Hey all. i was just curious if you could do me a small favor and post a pic of your full grown ball pythons with things to size compare. ive held full grown before...but not for awhile. and since i just got my baby about a month-ish now, i just wanna memory refresh on the size. i have a normal female ball, approx 3months so far.
thanks for any pictures  :Cool:

----------


## Blu Mongoose

This is Riley. She is about 4 ft.and about 6 yrs. old.

----------


## rabernet

This girl was 2100 grams in the picture. She's pushing 3000 grams now.

----------


## frankykeno

This is Brannagh. She's 5 feet long, just over 3,200 grams.

----------


## Freakie_frog

Ok I'll play. 

This is Juliet. Shes a 5 year old female and kick the scale at 3200 grams. Enjoy. (excuse th look on my face she was being unruley)

----------


## Seneschal

This is my female at 1500 grams and 44''. She'll be four years old in a few months.

----------


## RegiusCo

This is our big girl, she's 12 years old and 5,900 gr. She laid a clutch of 16 eggs in 2006, took the year off in 07 and packing on the weight for 2008.
 

She don't like people messing with her buds   :Very Happy:

----------


## Freakie_frog

Marc great big girl..very nice.

----------


## Ginevive

Here's big Ginger next to an '06 baby.

----------


## Nate

marc, that's one big ol' mamma..... :Good Job:  kudos..

----------


## Rapture

16 eggs? Wow!

----------


## Arcane86

wow thanks for all the replys.
i kinda forgot the girth of the big ones lol
since i only own one snakecurrently, any cheap ways of weighing my baby?

----------


## juddb

> wow thanks for all the replys.
> i kinda forgot the girth of the big ones lol
> since i only own one snakecurrently, any cheap ways of weighing my baby?


  i dont know about cheap, but you should support the people doing big things with the herp world by buying from them.  You can get a really nice digital scale from rich at reptile basics, or pro exotics.

----------


## NickMyers03

> This is our big girl, she's 12 years old and 5,900 gr.
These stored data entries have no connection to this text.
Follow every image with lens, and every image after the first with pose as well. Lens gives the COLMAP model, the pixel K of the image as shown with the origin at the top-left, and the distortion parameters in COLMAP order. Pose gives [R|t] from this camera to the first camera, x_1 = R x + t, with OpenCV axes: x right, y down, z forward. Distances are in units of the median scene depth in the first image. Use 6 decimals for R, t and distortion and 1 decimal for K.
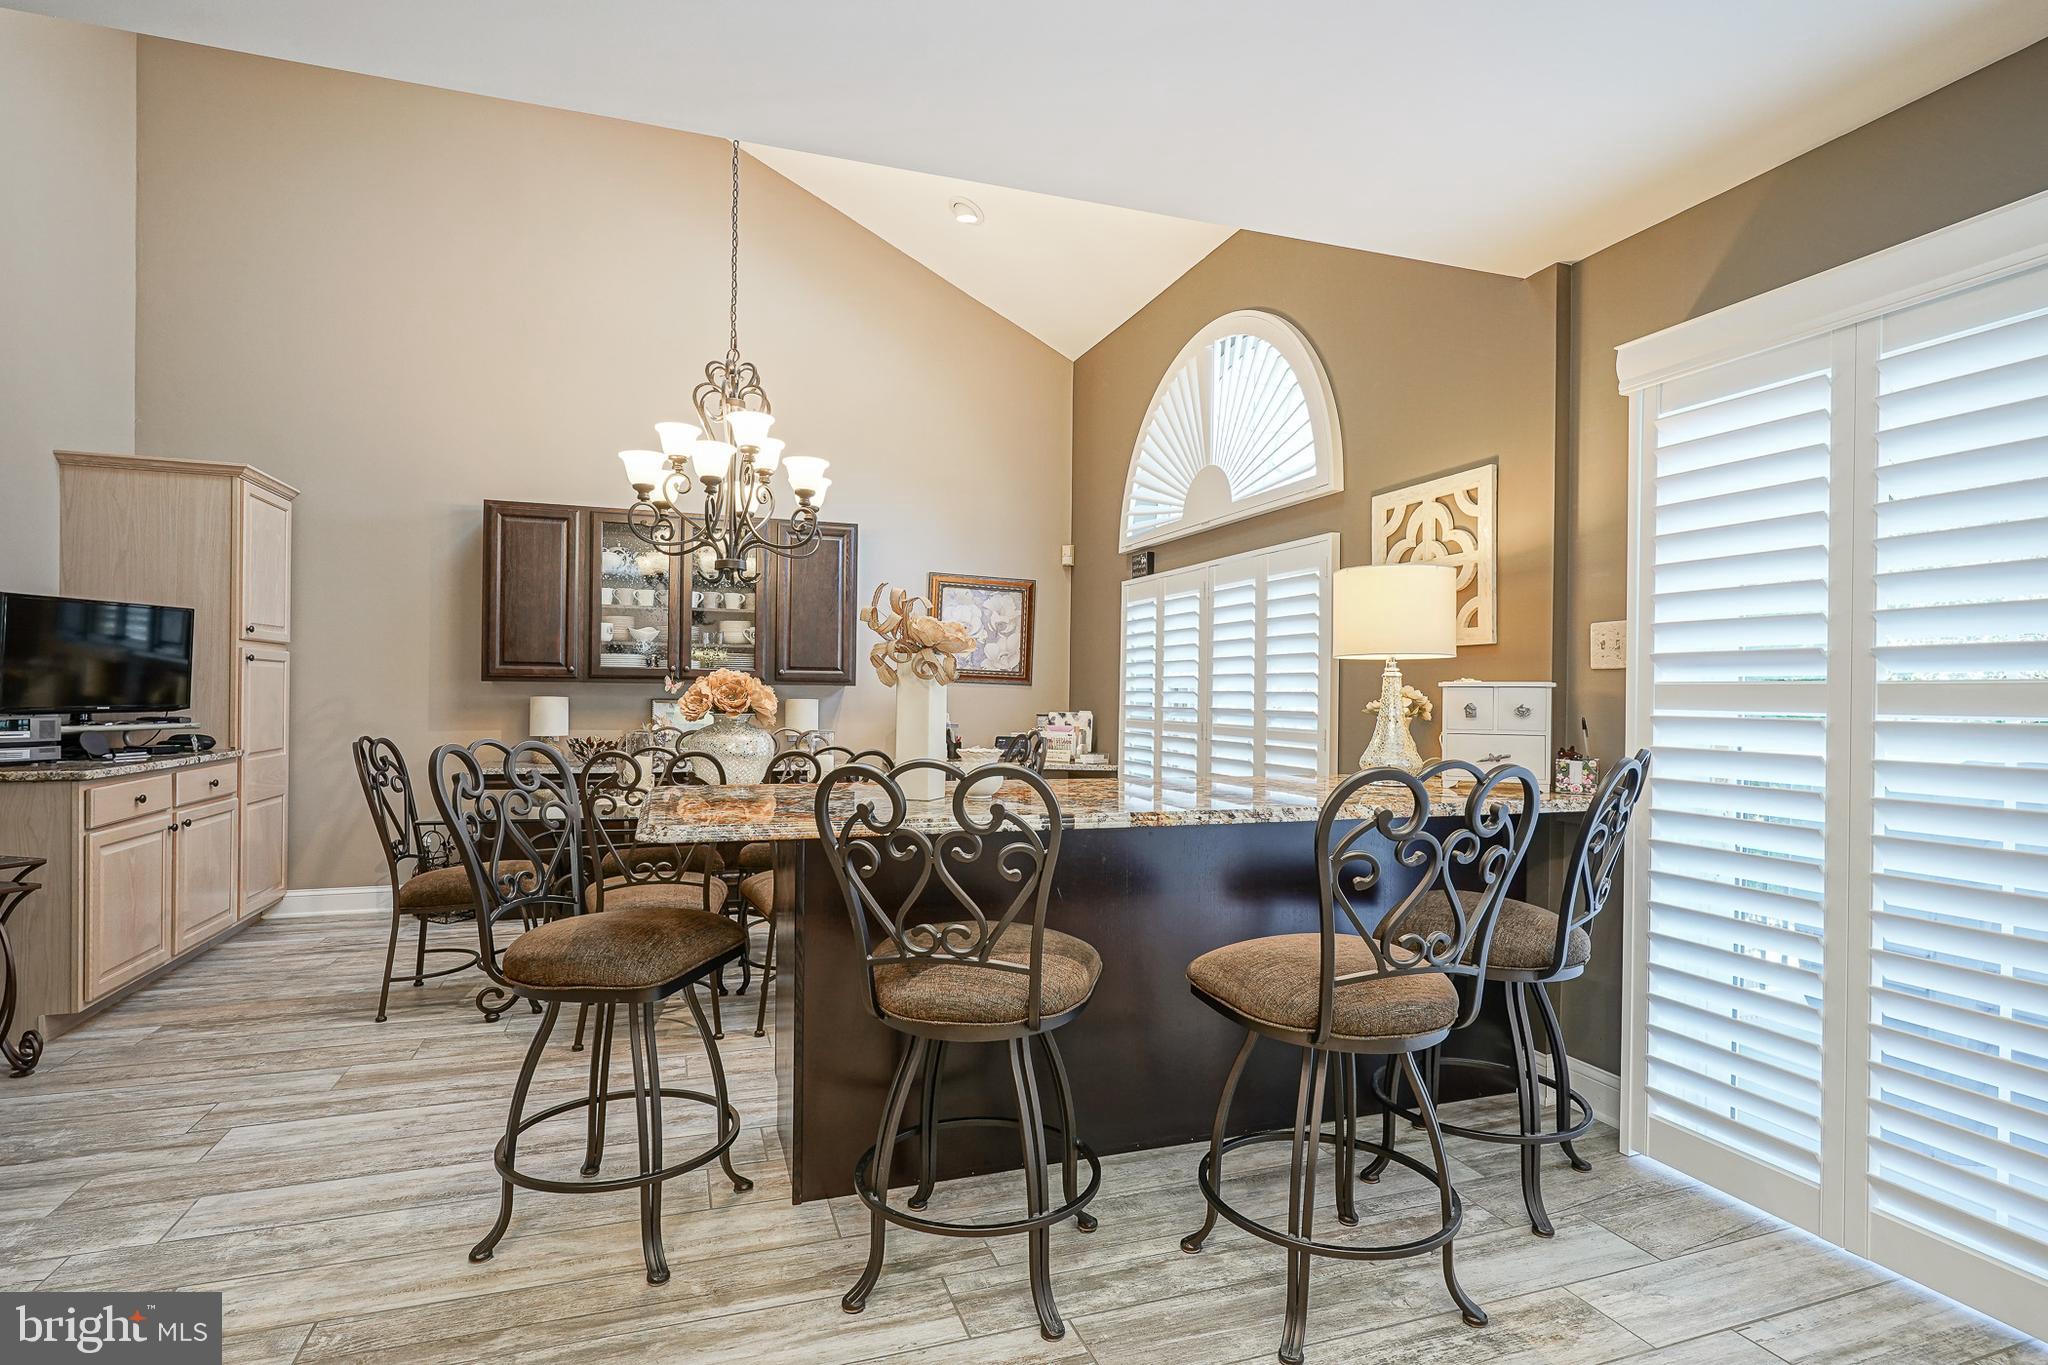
lens RADIAL K [[986.0, 0, 1012.2], [0, 986.0, 696.0], [0, 0, 1]] dist [-0.002972, 0.000127]
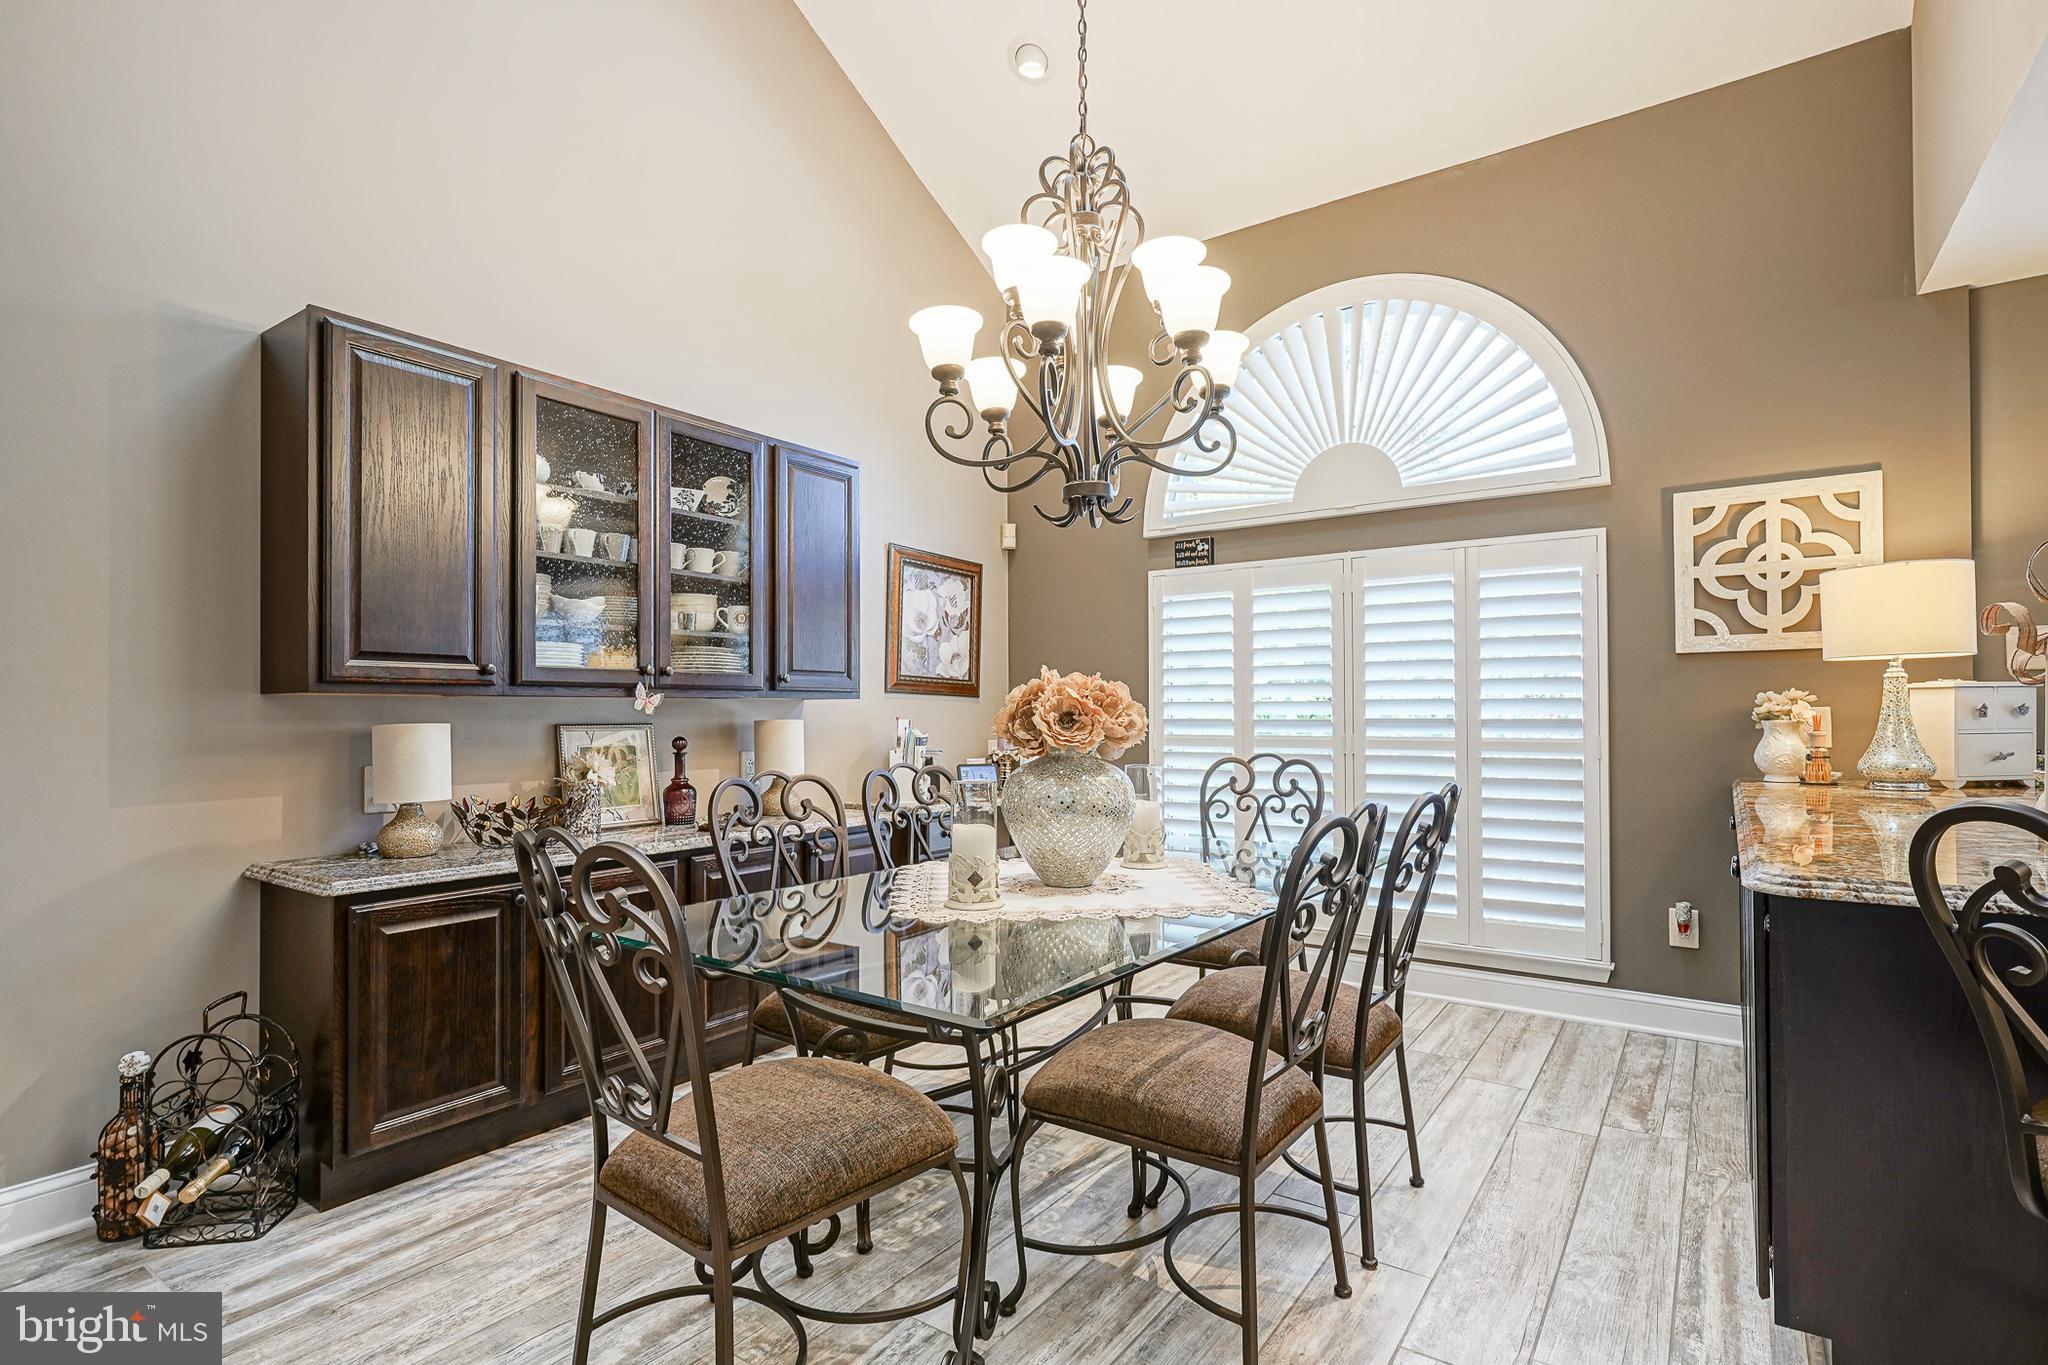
lens RADIAL K [[1003.6, 0, 1023.7], [0, 1003.6, 705.7], [0, 0, 1]] dist [-0.005954, 0.005427]
pose [[0.816324, -0.011826, 0.577473, -0.527946], [0.017102, 0.999847, -0.003700, -0.001446], [-0.577341, 0.012896, 0.816401, 0.419433]]
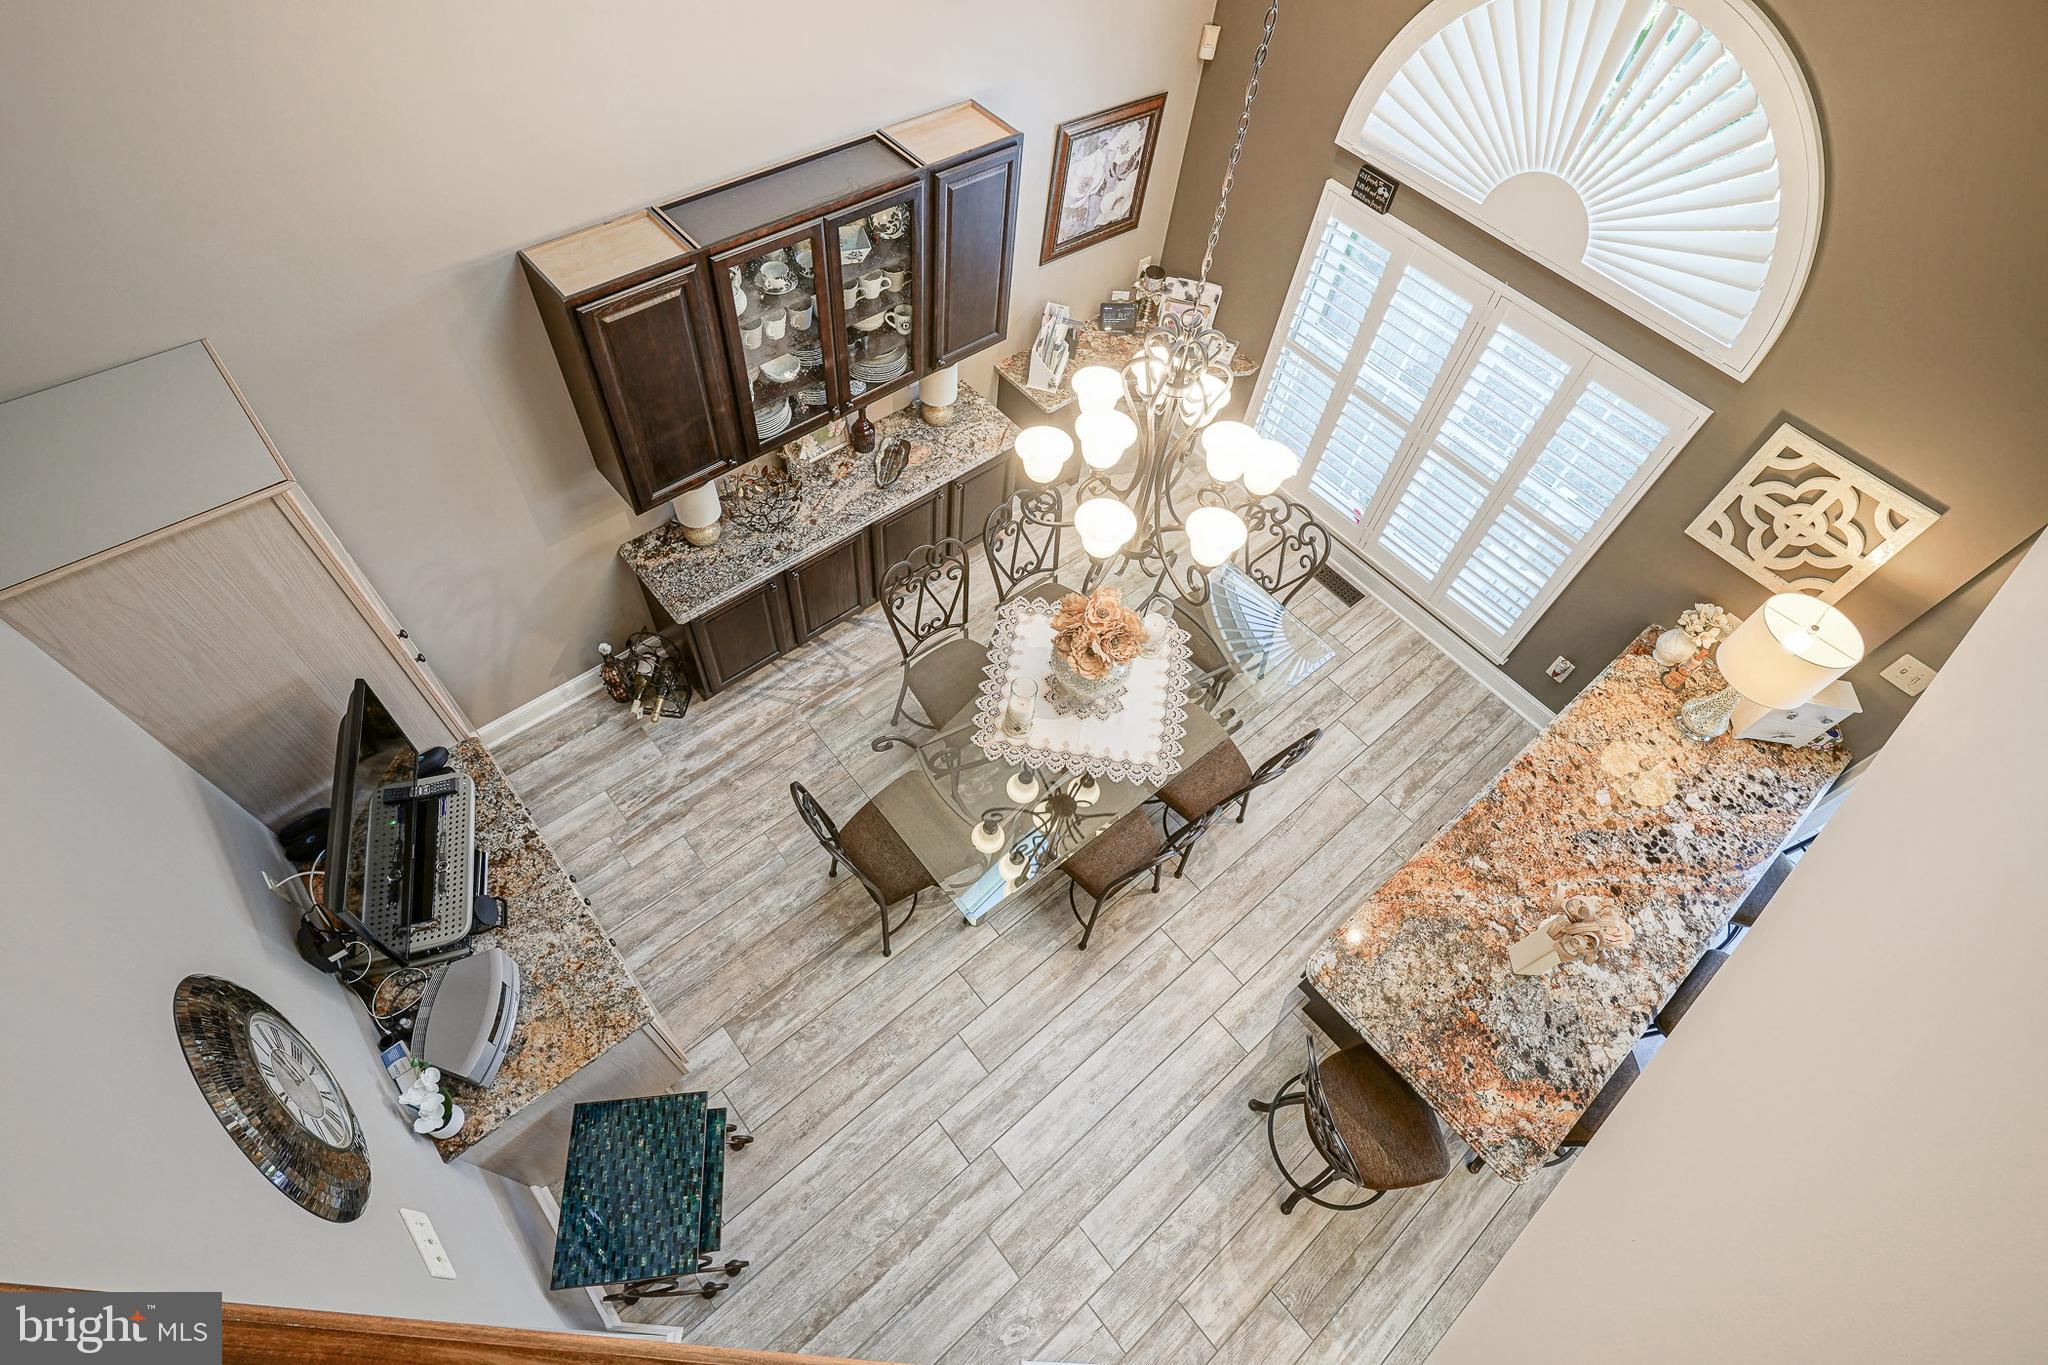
lens RADIAL K [[986.0, 0, 1012.2], [0, 986.0, 696.0], [0, 0, 1]] dist [-0.002972, 0.000127]
pose [[0.932830, -0.266078, 0.242962, -0.480200], [-0.060897, 0.548180, 0.834141, -0.602024], [-0.355133, -0.792907, 0.495155, 0.423199]]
She laid a clutch of 16 eggs in 2006, took the year off in 07 and packing on the weight for 2008.
>  
> 
> She don't like people messing with her buds



 :Surprised:   :Surprised:   :Rock on:

----------


## Stewart_Reptiles

Beautiful girl
No wonder she is that big with all she drinks, notice the beer belly  :sploosh:  



>

----------